### Assigned task
The response should repeat word for word every line below from the one with "можно двигаться" to the one with "kkat Edilmesi Gerekenler", inclusive, and nothing else; leave pictures out.

Top of Dataset excerpts

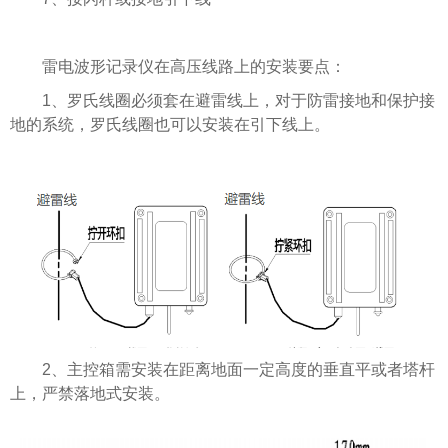
雷电波形记录仪在高压线路上的安装要点：
1、罗氏线圈必须套在避雷线上，对于防雷接地和保护接
地的系统，罗氏线圈也可以安装在引下线上。
2、主控箱需安装在距离地面一定高度的垂直平或者塔杆
上，严禁落地式安装。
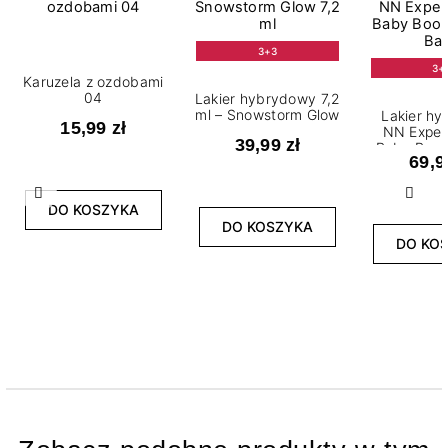
3+3
3+
Karuzela z ozdobami
04
Lakier hybrydowy 7,2
ml – Snowstorm Glow
Lakier h
15,99 zł
NN Expert
39,99 zł
Baby Boo
69,9
Ba
Poprzedni
Nast
DO KOSZYKA
DO KOSZYKA
DO KO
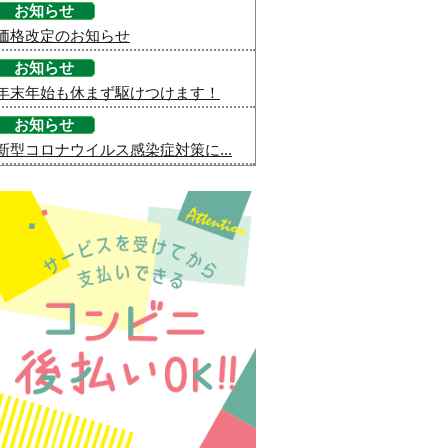
お知らせ
価格改定のお知らせ
お知らせ
年末年始も休まず駆けつけます！
お知らせ
新型コロナウイルス感染症対策に...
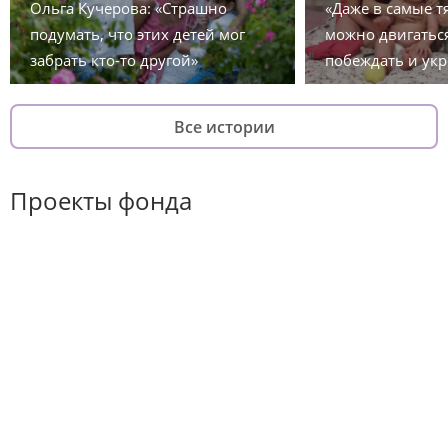
Ольга Кучерова: «Страшно
«Даже в самые 
подумать, что этих детей мог
можно двигаться
забрать кто-то другой»
побеждать и укр
Все истории
Проекты фонда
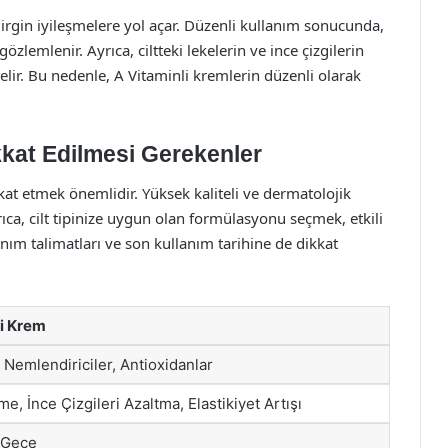
elirgin iyileşmelere yol açar. Düzenli kullanım sonucunda,
özlemlenir. Ayrıca, ciltteki lekelerin ve ince çizgilerin
r. Bu nedenle, A Vitaminli kremlerin düzenli olarak
kkat Edilmesi Gerekenler
kat etmek önemlidir. Yüksek kaliteli ve dermatolojik
yrıca, cilt tipinize uygun olan formülasyonu seçmek, etkili
nım talimatları ve son kullanım tarihine de dikkat
li Krem
, Nemlendiriciler, Antioxidanlar
me, İnce Çizgileri Azaltma, Elastikiyet Artışı
 Gece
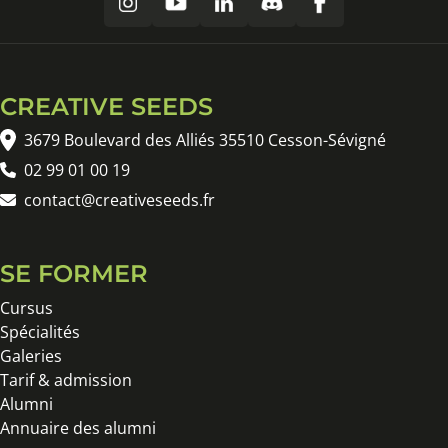
CREATIVE SEEDS
3679 Boulevard des Alliés 35510 Cesson-Sévigné
02 99 01 00 19
contact@creativeseeds.fr
SE FORMER
Cursus
Spécialités
Galeries
Tarif & admission
Alumni
Annuaire des alumni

Bottom of Dataset excerpts

### Answer for this exercise
можно двигаться
забрать кто-то другой»
побеждать и укр
Все истории
Проекты фонда
elirgin iyileşmelere yol açar. Düzenli kullanım sonucunda,
özlemlenir. Ayrıca, ciltteki lekelerin ve ince çizgilerin
r. Bu nedenle, A Vitaminli kremlerin düzenli olarak
kkat Edilmesi Gerekenler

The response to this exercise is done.